Off-Policy Monte Carlo Control


In [38]:
class OffPolicyMC(object):
    def __init__(self, env, gamma=0.99):
        self.env = env
        self._policy = {}
        self._Q = defaultdict(lambda: defaultdict(int)) # Q[s][a]
        self._C = defaultdict(lambda: defaultdict(int)) # C[s][a]
        self.gamma = gamma
    
    def generate_episode(self, policy):
        s = env.reset()
        trajectory = []
        while True:
            a = policy(s)
            s2, r, term, _ = self.env.step(a)
            t = Transition(s, a, r, s2)
            trajectory.append(t)
            if term:
                break
            s = s2
        return trajectory
    
    def random_policy(self, state):
        return random.choice(self.env.actions)
    
    def greedy_policy(self, state):
        if state in self._Q:
            return max(self._Q[state], key=self._Q[state].get)
        else:
            return self.random_policy(state)

    def optimize(self, n_iter):
        myu = 1 / len(self.env.actions) # probability of action under random policy
        for _ in tqdm(range(n_iter)):
            traj = self.generate_episode(self.random_policy)
            G = 0
            W = 1
            for tr in reversed(traj):
                s, a, r = tr.state1, tr.action, tr.reward
                G = self.gamma * G + r
                self._C[s][a] += W
                self._Q[s][a] = self._Q[s][a] + W / self._C[s][a] * (G - self._Q[s][a])
                
                a_greedy = max(self._Q[s], key=self._Q[s].get)
                if a_greedy != a:
                    break
                W = W * 1 / myu

Solve Racetrack MDP


In [39]:
env = Racetrack(track2)
mc = OffPolicyMC(env)

In [40]:
mc.optimize(5000000)


100%|██████████| 5000000/5000000 [47:45<00:00, 1744.63it/s] 

Visualize trajectories for the greedy policy


In [50]:
plt.imshow(env.track_as_np())
plt.gca().invert_yaxis()

trajectory = mc.generate_episode(mc.greedy_policy)
for t in trajectory:
    plt.plot(t.state2.x, t.state2.y, '.r')
    
rewards = map(lambda t: t.reward, trajectory)
print('return', sum(rewards))


return -9

In [61]:
plt.imshow(env.track_as_np())
plt.gca().invert_yaxis()

trajectory = mc.generate_episode(mc.greedy_policy)
for t in trajectory:
    plt.plot(t.state2.x, t.state2.y, '.r')
    
rewards = map(lambda t: t.reward, trajectory)
print('return', sum(rewards))


return -8

In [117]:
plt.imshow(env.track_as_np())
plt.gca().invert_yaxis()

trajectory = mc.generate_episode(mc.greedy_policy)
for t in trajectory:
    plt.plot(t.state2.x, t.state2.y, '.r')
    
rewards = map(lambda t: t.reward, trajectory)
print('return', sum(rewards))


return -9

Note that at the last position before the finish line the car tries to go off the track.
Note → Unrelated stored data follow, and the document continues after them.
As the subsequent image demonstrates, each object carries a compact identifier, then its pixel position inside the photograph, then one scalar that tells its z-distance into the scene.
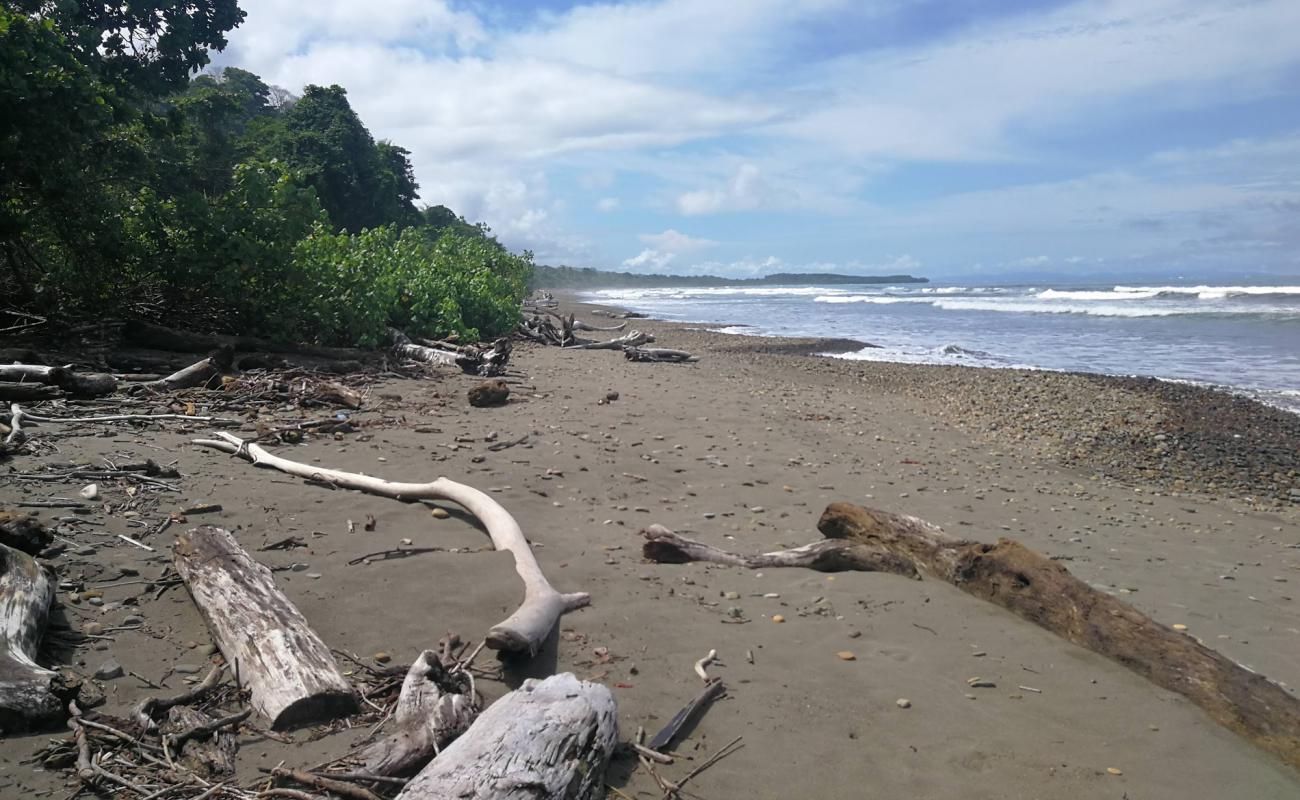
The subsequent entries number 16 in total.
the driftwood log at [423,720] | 2.81
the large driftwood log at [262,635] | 3.19
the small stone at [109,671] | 3.33
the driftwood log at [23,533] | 3.90
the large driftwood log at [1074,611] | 3.60
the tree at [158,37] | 18.95
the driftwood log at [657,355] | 17.69
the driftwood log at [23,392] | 6.75
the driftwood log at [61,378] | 7.01
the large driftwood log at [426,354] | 12.31
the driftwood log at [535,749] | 2.44
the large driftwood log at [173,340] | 9.23
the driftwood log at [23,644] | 2.84
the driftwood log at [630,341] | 19.27
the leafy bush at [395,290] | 11.70
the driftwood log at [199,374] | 8.05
The way the game rules are defined it does not get penalized as long as it crosses the finish line.

Visualize optimal value function


In [ ]:
np.full_like

In [111]:
V_xy = np.full_like(env.track_as_np(), -np.inf,dtype=float)

Q_max = defaultdict(list)
for s, actions in mc._Q.items():
    Q_max[s.y, s.x].append(max(mc._Q[s].values()))
    
for pos, vals in Q_max.items():
    V_xy[pos] = np.mean(vals)

In [115]:
plt.imshow(V_xy)
plt.colorbar()
plt.gca().invert_yaxis()


Check action-state coverage by Monte Carlo


In [63]:
# count all possible car positions
n_start_positions = (env._track == 'S').sum()
n_track_positions = (env._track == 'X').sum()
n_start_positions, n_track_positions


Out[63]:
(23, 483)

In [78]:
# count all possible states, each state is car's position and speed
n_possible_states = n_start_positions * 3 + n_track_positions * (MAX_SPEED * MAX_SPEED - 1)
n_sampled_states = len(mc._Q)
print('n_possible_states = ', n_possible_states)
print('n_sampled_states = ', n_sampled_states)
print('n_sampled_states / n_possible_states = %d%%'
      % round(n_sampled_states/n_possible_states * 100))


n_possible_states =  7314
n_sampled_states =  5166
n_sampled_states / n_possible_states = 71%

In [80]:
n_possible_state_actions = n_possible_states * len(env.actions)
n_sampled_state_actions = sum(map(lambda v: len(v), mc._Q.values()))
print('n_possible_state_actions = ', n_possible_state_actions)
print('n_sampled_state_actions = ', n_sampled_state_actions)
print('n_sampled_state_actions / n_possible_state_actions = %d%%'
      % round(n_sampled_state_actions/n_possible_state_actions * 100))


n_possible_state_actions =  65826
n_sampled_state_actions =  21909
n_sampled_state_actions / n_possible_state_actions = 33%

In [ ]: